18 outubro 2006

Ao Capitão Haddock

Um bom coscuvilheiro não deve nunca revelar as suas fontes. Também não o farei. Mas tive acesso a uns pareceres emitidos por Suas Excelências os formadores da não menos Excelente OA.
E fico indignado. Irritado. Revoltado. Zangado. Irado. E enfadado. Cansado. Aborrecido. Enfastiado.

- Fibusteiros, marinheiros de água doce, colocíntidas, cabeças de martelo, fanfarrões de orquestra, mamelucos, patagónios!

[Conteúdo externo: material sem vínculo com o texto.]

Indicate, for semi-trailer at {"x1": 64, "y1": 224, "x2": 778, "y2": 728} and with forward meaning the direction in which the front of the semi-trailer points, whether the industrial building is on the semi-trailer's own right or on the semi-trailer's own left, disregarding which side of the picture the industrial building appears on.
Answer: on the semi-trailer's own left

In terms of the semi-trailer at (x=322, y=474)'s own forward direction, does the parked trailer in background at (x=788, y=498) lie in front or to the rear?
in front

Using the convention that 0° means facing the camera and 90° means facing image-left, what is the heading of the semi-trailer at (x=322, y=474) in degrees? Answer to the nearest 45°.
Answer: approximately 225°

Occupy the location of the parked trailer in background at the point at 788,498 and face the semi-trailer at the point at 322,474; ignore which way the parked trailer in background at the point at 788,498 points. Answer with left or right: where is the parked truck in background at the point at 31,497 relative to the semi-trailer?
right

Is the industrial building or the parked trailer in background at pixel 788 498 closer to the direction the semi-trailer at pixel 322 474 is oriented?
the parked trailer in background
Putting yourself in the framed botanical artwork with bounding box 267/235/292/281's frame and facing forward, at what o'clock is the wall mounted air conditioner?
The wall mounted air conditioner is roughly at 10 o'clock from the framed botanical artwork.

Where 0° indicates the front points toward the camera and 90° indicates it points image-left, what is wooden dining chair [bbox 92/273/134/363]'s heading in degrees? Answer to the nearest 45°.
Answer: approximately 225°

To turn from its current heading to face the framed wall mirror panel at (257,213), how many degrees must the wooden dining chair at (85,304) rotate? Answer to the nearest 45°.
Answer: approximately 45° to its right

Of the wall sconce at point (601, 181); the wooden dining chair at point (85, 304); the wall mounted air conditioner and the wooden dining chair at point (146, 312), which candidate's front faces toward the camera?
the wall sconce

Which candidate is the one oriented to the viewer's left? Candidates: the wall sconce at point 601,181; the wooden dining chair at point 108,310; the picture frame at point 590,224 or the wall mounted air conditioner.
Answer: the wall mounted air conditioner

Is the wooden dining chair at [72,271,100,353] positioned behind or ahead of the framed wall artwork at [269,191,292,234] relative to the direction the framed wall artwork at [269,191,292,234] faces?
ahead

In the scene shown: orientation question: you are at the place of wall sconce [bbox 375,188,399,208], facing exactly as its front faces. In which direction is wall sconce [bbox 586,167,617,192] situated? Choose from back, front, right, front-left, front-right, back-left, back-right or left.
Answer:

Num parecer de recurso de prática processual civil, em que se censura a falta de rigor na prova apreciada, para além de uma clara dificuldade no uso de vírgulas e acentos, há erros de concordância de número e género entre artigos e substantivos, entre pessoa e forma verbal e gralhas várias, injustificadas, que qualquer corrector ortográfico evitaria ao Senhor Corrector.

- Subprodutos de ectoplasma, rocamboles, pterodáctilos, sacripantas, cretinos dos Alpes, coloquintas, saltimbancos amestrados, saguins!

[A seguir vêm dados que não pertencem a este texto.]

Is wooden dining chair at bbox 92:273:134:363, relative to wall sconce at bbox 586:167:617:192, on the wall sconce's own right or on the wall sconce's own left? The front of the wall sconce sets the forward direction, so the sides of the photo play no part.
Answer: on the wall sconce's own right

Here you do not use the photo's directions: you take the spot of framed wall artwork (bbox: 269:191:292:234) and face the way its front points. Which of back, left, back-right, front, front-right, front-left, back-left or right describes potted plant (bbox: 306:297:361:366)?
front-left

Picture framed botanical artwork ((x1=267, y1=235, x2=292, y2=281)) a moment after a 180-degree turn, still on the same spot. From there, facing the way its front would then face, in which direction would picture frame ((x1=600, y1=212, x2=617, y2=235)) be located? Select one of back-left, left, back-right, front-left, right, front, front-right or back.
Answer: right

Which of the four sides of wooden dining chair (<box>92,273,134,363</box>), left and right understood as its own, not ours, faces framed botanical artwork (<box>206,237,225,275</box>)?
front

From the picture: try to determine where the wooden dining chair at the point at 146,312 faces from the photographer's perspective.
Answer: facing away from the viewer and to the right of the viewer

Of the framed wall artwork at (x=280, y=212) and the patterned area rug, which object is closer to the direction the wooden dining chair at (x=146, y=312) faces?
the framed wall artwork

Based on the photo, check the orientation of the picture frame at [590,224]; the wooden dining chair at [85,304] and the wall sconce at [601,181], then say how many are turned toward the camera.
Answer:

Num parecer sobre um exame de deontologia, lê-se, ipsis verbis:

“Podemos, no entanto, adiantar que falece de razão a pretensão da requerente.
O que está em causa e o que foi valorado e corresponde aos 1,35 valores, em 1,5 possível, com que foi classificada a sua resposta no seu todo.
Assim sendo, não merece reparo a classificação atribuída.”

Já o parecer de revisão, deixa muito a desejar. O que se transcreve é a justificação dada. Não foi nada cortado, são estes três parágrafos que fundamentam a decisão de não subir a nota. Talvez de subir o suficiente para o Estagiário poder fazer oral. Ou dispensar. Não deve ser impressão minha o facto de faltarem palavras. A fundamentação, propriamente dita. O que é que, por obséquio, está em causa, afinal?

- Galináceos, espécie de babuínos, cercopitecos, velhacos feitos de extracto de cretino, espécie de logaritmos, espécie de equilibristas!

Diz-se num outro, também de deontologia:

“Ora, não cumpre nesta fase, concordar ou não com a classificação atribuída na grelha, mas antes ajustar e compaginar a resposta com a mesma.”

Quando será, afinal, o momento de contestar a douta grelha de correcção? Podemos? E a quem? Talvez fosse conveniente discutir-se a grelha enquanto ela ainda está a ser usada. O Venerando formador de recurso não nega que a grelha seja imperfeita. O que diz é que isso não interessa nada. Está na grelha, é lei. Dura lex, sed lex.

- Velhos pepinos, bugres subnutridos, zebróides, protozoários, sapos do deserto, selvagens preparados com molho tártaro, piróforos!

[...] Reconheço que o que tenho que esperar é que este dia acabe, como todos os dias. [...] Esperar? Que tenho eu que espere? O dia não me promete mais que o dia, e eu sei que ele tem um decurso e fim.